_QUESTIONS_
**a)** Recopiez l'extrait sur l'école, depuis « V.P. : Je crois » jusqu'à « pays de l'OCDE. ».
**b)** D'après l'extrait sur l'école, quelle proportion des enfants d'ouvriers obtenait un bac général dans les années 1960 ?
**c)** Rédigez la suite de l'extrait sur l'école à partir de sa dernière phrase.

_TEXTE PROPOSÉ_
╭──
Jean-Pierre Terrail : J'ajouterais que pendant
longtemps, les progrès quantitatifs de la scolarisation ont masqué la
persistance des inégalités et des taux d'échec. Dans les années 1960, 11
% des enfants d'ouvriers et 56 % des enfants de cadres décrochaient un
bac général ; aujourd'hui, ce sont 22 % des enfants d'ouvriers, certes,
mais 72 % des enfants de cadres. L'écart est de cinquante points !
Seconde chose dont on a pris conscience : le rôle de l’école élémentaire
dans cette situation, alors qu’on ne parlait auparavant que de la «
crise du collège ». J’approuve donc les orientations — priorité au
primaire — que vous avancez pour votre refondation.
V.P. : Je crois que c'est un changement très
important dans la mesure où les Français ont l'impression que cela se
passe bien en primaire. Peu de gens savent que la France lui consacre
peu d'argent par rapport aux autres niveaux d'enseignement, que nous y
avons le taux d'encadrement le plus faible de tous les pays de l'OCDE.
╰──
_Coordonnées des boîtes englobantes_
╭──
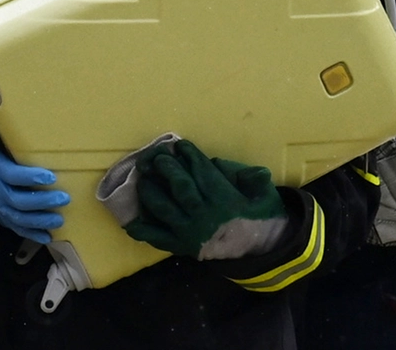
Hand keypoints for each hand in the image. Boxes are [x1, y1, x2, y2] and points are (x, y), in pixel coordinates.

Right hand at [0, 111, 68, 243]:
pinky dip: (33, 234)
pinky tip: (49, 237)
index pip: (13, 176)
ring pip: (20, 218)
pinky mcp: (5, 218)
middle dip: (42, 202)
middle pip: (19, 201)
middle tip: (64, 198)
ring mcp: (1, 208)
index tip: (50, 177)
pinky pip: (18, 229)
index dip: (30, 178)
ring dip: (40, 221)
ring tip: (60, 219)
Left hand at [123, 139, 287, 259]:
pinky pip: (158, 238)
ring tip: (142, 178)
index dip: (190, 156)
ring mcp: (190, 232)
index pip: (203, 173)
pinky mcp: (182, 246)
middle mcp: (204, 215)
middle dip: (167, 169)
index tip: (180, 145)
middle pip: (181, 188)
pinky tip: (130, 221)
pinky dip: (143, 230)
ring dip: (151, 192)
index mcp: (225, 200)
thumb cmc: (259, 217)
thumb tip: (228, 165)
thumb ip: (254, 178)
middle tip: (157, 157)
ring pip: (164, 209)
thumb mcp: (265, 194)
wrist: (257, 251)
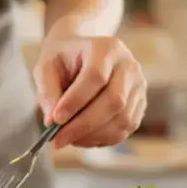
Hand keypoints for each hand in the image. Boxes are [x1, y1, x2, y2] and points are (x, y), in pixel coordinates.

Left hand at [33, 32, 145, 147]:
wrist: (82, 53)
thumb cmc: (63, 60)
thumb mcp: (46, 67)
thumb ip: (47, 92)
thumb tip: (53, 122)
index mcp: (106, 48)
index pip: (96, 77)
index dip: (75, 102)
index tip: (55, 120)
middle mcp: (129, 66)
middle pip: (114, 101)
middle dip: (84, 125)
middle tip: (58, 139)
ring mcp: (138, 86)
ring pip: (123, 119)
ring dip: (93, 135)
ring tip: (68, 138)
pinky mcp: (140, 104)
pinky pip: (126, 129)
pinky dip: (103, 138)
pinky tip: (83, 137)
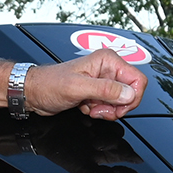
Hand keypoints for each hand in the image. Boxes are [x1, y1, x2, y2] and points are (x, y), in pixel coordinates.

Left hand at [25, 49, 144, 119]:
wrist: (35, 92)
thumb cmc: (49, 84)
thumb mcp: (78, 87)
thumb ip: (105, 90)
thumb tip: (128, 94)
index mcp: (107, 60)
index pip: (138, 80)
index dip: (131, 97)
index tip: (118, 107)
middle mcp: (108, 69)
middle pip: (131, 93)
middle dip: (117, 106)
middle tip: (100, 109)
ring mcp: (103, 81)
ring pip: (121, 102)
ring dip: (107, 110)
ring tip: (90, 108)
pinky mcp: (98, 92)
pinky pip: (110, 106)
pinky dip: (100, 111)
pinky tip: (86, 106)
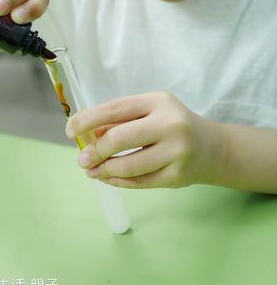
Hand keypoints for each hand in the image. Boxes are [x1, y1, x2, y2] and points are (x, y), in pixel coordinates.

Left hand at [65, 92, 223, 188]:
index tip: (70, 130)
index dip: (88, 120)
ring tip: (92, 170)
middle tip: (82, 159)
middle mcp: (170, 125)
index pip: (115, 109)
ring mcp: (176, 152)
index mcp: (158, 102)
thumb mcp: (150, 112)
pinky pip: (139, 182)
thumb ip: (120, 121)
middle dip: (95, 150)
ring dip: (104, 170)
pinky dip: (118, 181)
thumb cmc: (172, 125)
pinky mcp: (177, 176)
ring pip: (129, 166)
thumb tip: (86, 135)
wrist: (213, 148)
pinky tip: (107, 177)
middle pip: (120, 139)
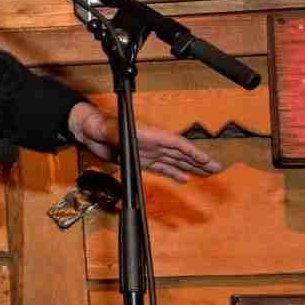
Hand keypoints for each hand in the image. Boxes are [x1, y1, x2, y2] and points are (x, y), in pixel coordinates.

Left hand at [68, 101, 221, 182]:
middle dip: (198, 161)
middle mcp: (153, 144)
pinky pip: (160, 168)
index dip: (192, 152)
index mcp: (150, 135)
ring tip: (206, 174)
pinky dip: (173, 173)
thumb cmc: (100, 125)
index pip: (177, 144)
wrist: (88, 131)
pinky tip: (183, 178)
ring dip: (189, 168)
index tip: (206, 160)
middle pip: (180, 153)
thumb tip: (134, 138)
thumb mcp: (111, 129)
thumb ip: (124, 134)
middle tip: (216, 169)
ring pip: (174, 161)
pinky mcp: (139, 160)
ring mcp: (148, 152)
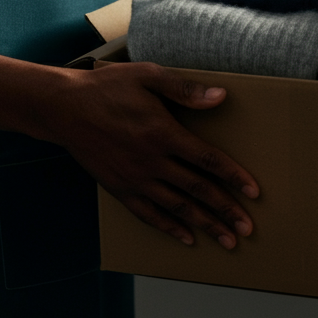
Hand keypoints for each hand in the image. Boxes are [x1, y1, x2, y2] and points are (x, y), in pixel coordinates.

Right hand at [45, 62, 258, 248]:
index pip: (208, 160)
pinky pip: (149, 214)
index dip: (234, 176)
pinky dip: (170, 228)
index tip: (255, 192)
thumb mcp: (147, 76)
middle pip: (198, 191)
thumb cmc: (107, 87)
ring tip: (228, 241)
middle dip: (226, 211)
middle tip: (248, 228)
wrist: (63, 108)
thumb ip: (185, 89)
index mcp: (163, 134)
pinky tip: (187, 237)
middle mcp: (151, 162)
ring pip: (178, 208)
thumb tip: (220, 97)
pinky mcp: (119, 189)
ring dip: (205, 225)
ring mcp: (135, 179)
╰──
╭──
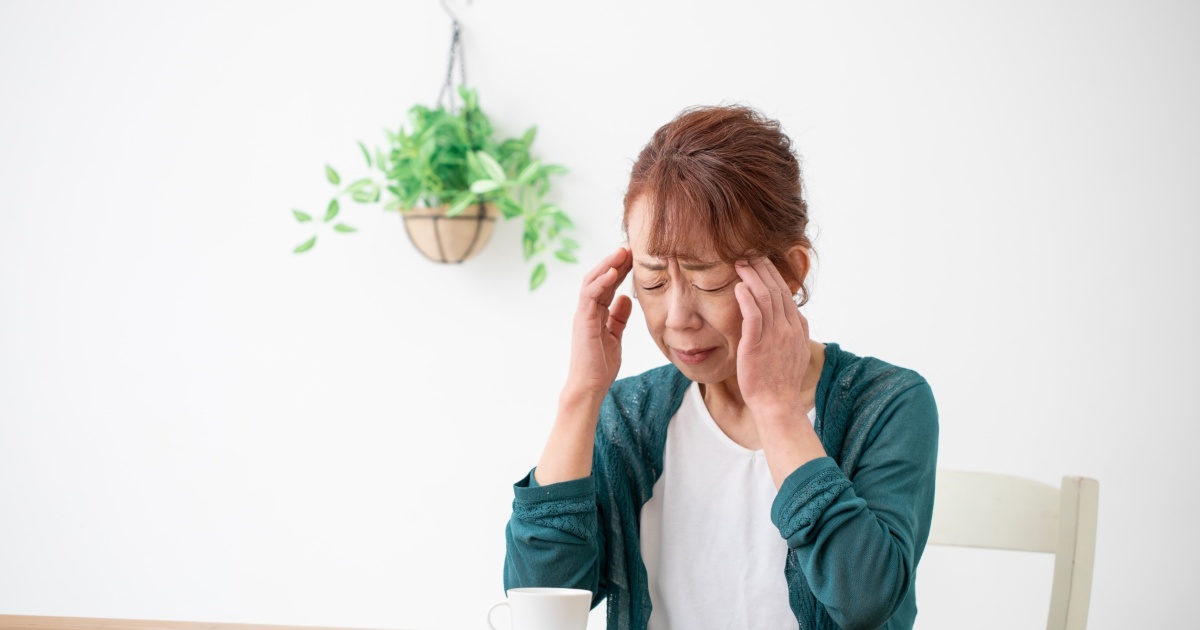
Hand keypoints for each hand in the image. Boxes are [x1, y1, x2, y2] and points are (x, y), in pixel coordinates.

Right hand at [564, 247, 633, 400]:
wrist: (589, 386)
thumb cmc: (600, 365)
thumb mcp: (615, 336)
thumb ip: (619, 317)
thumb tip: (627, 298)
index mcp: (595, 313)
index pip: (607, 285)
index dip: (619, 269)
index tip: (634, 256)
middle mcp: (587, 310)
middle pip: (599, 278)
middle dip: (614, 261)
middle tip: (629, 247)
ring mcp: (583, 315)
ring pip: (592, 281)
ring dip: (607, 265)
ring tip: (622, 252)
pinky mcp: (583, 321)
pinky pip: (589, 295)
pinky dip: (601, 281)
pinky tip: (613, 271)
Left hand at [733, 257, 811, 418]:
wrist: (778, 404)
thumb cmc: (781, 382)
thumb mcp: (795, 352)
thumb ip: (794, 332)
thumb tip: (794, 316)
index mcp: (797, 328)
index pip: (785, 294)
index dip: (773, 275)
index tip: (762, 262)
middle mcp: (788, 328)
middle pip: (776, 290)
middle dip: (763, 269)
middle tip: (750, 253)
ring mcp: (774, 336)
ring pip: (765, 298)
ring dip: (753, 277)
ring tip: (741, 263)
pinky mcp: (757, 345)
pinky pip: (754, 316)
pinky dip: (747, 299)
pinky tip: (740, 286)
╰──
_CORRIGÉ DE L'EXERCICE_
**a)**
V.P. : Je crois que c'est un changement très
important dans la mesure où les Français ont l'impression que cela se
passe bien en primaire. Peu de gens savent que la France lui consacre
peu d'argent par rapport aux autres niveaux d'enseignement, que nous y
avons le taux d'encadrement le plus faible de tous les pays de l'OCDE.

**b)** 11 % des enfants d'ouvriers obtenaient un bac général dans les années 1960.

**c)**
« Pour changer l'école, les lois ne suffisent pas,
il faut agir sur les habitudes. »
Vincent Peillon
Vous mettez beaucoup en avant, Monsieur le ministre, la question des rythmes scolaires...
V.P. : La semaine de quatre jours, instituée sous Xavier Darcos
en 2008, a été une très mauvaise décision. Quelle violence à l'égard
des enfants ! Il ne reste plus annuellement que 144 jours de classe,
alors que la moyenne européenne est de 180 jours. Cela signifie 144
jours trop chargés contre 221 jours sans école ! Nous devons changer
cela. Mais il y a d'autres priorités. Par exemple, la formation des
enseignants. Depuis 2008, les jeunes qui ont réussi leurs concours sont
projetés face aux élèves sans qu'on leur ait jamais appris leur métier —
y compris apprendre à un enfant de 6 ans à se saisir de la lecture.
Comment s'étonner alors qu'on produise de l'échec scolaire ? Il faut
vraiment accomplir une révolution copernicienne, commencer par le
commencement. Cette mobilisation générale autour du primaire, notre
priorité absolue, prendra du temps. D'autres chantiers majeurs —
évaluation des élèves, éducation prioritaire, usages du numérique —
avanceront en parallèle.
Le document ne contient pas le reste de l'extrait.